◆ Exercise inputs
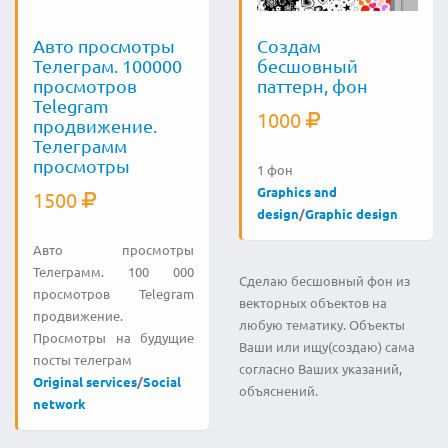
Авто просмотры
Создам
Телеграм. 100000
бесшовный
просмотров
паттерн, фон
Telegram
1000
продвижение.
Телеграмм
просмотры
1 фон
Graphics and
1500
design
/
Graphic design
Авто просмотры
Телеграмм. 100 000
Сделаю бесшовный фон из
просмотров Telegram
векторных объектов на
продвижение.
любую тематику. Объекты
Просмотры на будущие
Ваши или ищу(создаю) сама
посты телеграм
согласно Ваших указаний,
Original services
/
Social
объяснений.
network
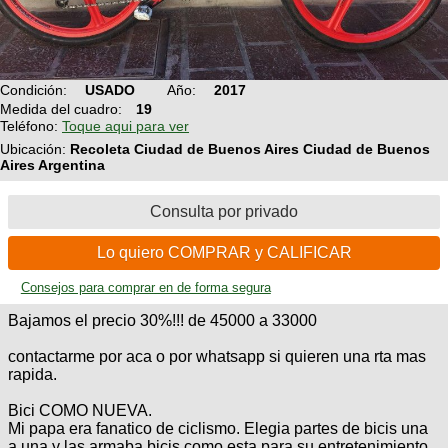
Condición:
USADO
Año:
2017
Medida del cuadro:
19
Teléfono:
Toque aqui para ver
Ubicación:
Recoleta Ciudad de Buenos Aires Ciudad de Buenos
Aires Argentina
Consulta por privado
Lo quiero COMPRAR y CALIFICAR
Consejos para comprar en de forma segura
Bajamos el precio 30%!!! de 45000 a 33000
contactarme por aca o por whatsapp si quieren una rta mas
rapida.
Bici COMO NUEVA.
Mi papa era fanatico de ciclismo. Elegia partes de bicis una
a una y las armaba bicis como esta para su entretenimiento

...

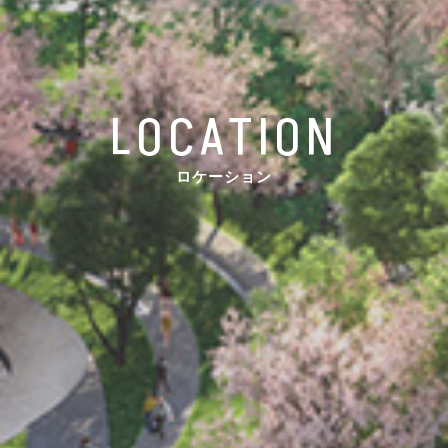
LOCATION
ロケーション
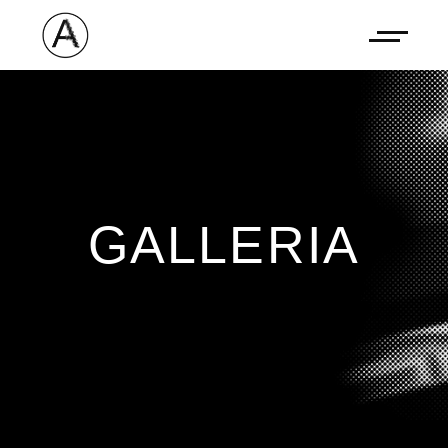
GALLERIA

◆ Task requirements
Identify each line of the material that contains the word "Aires" and copy those lines in full. Only matches with the same capitalization count.

◆ Response box
Recoleta Ciudad de Buenos Aires Ciudad de Buenos
Aires Argentina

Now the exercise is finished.